■ Work instruction:
Quote the whole listing below word for word, keeping every line unchanged.

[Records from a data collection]
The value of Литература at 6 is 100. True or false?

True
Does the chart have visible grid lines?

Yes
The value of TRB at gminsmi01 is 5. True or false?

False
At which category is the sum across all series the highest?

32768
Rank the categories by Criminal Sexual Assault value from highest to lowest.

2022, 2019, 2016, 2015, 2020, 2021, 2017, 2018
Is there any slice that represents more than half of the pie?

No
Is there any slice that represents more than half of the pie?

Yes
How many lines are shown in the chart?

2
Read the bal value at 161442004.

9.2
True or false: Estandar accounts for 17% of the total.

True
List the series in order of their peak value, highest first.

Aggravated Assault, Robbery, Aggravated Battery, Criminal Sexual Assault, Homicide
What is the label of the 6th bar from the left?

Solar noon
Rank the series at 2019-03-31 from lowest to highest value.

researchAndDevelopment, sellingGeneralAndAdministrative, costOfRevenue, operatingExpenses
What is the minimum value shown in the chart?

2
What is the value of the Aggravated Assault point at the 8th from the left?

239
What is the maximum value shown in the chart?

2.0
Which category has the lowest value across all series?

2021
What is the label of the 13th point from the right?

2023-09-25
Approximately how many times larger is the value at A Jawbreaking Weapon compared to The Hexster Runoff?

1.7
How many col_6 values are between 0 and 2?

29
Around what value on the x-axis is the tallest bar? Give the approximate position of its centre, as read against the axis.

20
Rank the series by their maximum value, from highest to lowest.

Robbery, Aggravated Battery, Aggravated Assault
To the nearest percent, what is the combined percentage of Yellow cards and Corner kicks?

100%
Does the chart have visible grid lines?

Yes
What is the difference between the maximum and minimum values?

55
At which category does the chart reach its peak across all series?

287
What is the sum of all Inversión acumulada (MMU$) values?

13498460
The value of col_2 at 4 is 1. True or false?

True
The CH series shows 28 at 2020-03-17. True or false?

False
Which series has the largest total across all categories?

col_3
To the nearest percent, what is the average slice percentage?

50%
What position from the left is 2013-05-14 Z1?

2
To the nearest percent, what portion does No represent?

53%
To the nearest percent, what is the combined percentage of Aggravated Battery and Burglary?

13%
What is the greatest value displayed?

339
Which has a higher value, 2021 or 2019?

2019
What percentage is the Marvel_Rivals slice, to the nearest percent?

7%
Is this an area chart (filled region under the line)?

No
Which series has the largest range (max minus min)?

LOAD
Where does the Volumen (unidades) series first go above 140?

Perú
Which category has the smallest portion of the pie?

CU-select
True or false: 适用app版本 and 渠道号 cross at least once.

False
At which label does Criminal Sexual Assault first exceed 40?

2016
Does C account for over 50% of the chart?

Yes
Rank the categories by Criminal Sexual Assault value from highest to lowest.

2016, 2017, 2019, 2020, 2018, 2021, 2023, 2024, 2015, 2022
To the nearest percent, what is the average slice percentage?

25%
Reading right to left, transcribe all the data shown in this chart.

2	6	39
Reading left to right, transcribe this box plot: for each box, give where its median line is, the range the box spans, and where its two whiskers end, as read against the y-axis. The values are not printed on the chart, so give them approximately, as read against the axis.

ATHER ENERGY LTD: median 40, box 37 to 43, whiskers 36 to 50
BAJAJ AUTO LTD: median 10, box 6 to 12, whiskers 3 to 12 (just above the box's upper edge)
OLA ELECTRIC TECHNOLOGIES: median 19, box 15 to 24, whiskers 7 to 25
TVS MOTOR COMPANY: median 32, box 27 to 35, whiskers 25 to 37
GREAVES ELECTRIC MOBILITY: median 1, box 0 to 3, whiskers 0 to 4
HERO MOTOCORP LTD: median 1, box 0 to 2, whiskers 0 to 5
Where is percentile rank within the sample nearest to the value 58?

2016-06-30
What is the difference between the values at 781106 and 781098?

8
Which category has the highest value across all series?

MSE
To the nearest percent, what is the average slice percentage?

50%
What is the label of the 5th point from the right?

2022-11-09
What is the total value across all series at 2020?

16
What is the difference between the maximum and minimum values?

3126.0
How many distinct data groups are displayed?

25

■ The completed task:
The value of Литература at 6 is 100. True or false?

True
Does the chart have visible grid lines?

Yes
The value of TRB at gminsmi01 is 5. True or false?

False
At which category is the sum across all series the highest?

32768
Rank the categories by Criminal Sexual Assault value from highest to lowest.

2022, 2019, 2016, 2015, 2020, 2021, 2017, 2018
Is there any slice that represents more than half of the pie?

No
Is there any slice that represents more than half of the pie?

Yes
How many lines are shown in the chart?

2
Read the bal value at 161442004.

9.2
True or false: Estandar accounts for 17% of the total.

True
List the series in order of their peak value, highest first.

Aggravated Assault, Robbery, Aggravated Battery, Criminal Sexual Assault, Homicide
What is the label of the 6th bar from the left?

Solar noon
Rank the series at 2019-03-31 from lowest to highest value.

researchAndDevelopment, sellingGeneralAndAdministrative, costOfRevenue, operatingExpenses
What is the minimum value shown in the chart?

2
What is the value of the Aggravated Assault point at the 8th from the left?

239
What is the maximum value shown in the chart?

2.0
Which category has the lowest value across all series?

2021
What is the label of the 13th point from the right?

2023-09-25
Approximately how many times larger is the value at A Jawbreaking Weapon compared to The Hexster Runoff?

1.7
How many col_6 values are between 0 and 2?

29
Around what value on the x-axis is the tallest bar? Give the approximate position of its centre, as read against the axis.

20
Rank the series by their maximum value, from highest to lowest.

Robbery, Aggravated Battery, Aggravated Assault
To the nearest percent, what is the combined percentage of Yellow cards and Corner kicks?

100%
Does the chart have visible grid lines?

Yes
What is the difference between the maximum and minimum values?

55
At which category does the chart reach its peak across all series?

287
What is the sum of all Inversión acumulada (MMU$) values?

13498460
The value of col_2 at 4 is 1. True or false?

True
The CH series shows 28 at 2020-03-17. True or false?

False
Which series has the largest total across all categories?

col_3
To the nearest percent, what is the average slice percentage?

50%
What position from the left is 2013-05-14 Z1?

2
To the nearest percent, what portion does No represent?

53%
To the nearest percent, what is the combined percentage of Aggravated Battery and Burglary?

13%
What is the greatest value displayed?

339
Which has a higher value, 2021 or 2019?

2019
What percentage is the Marvel_Rivals slice, to the nearest percent?

7%
Is this an area chart (filled region under the line)?

No
Which series has the largest range (max minus min)?

LOAD
Where does the Volumen (unidades) series first go above 140?

Perú
Which category has the smallest portion of the pie?

CU-select
True or false: 适用app版本 and 渠道号 cross at least once.

False
At which label does Criminal Sexual Assault first exceed 40?

2016
Does C account for over 50% of the chart?

Yes
Rank the categories by Criminal Sexual Assault value from highest to lowest.

2016, 2017, 2019, 2020, 2018, 2021, 2023, 2024, 2015, 2022
To the nearest percent, what is the average slice percentage?

25%
Reading right to left, transcribe all the data shown in this chart.

2	6	39
Reading left to right, transcribe this box plot: for each box, give where its median line is, the range the box spans, and where its two whiskers end, as read against the y-axis. The values are not printed on the chart, so give them approximately, as read against the axis.

ATHER ENERGY LTD: median 40, box 37 to 43, whiskers 36 to 50
BAJAJ AUTO LTD: median 10, box 6 to 12, whiskers 3 to 12 (just above the box's upper edge)
OLA ELECTRIC TECHNOLOGIES: median 19, box 15 to 24, whiskers 7 to 25
TVS MOTOR COMPANY: median 32, box 27 to 35, whiskers 25 to 37
GREAVES ELECTRIC MOBILITY: median 1, box 0 to 3, whiskers 0 to 4
HERO MOTOCORP LTD: median 1, box 0 to 2, whiskers 0 to 5
Where is percentile rank within the sample nearest to the value 58?

2016-06-30
What is the difference between the values at 781106 and 781098?

8
Which category has the highest value across all series?

MSE
To the nearest percent, what is the average slice percentage?

50%
What is the label of the 5th point from the right?

2022-11-09
What is the total value across all series at 2020?

16
What is the difference between the maximum and minimum values?

3126.0
How many distinct data groups are displayed?

25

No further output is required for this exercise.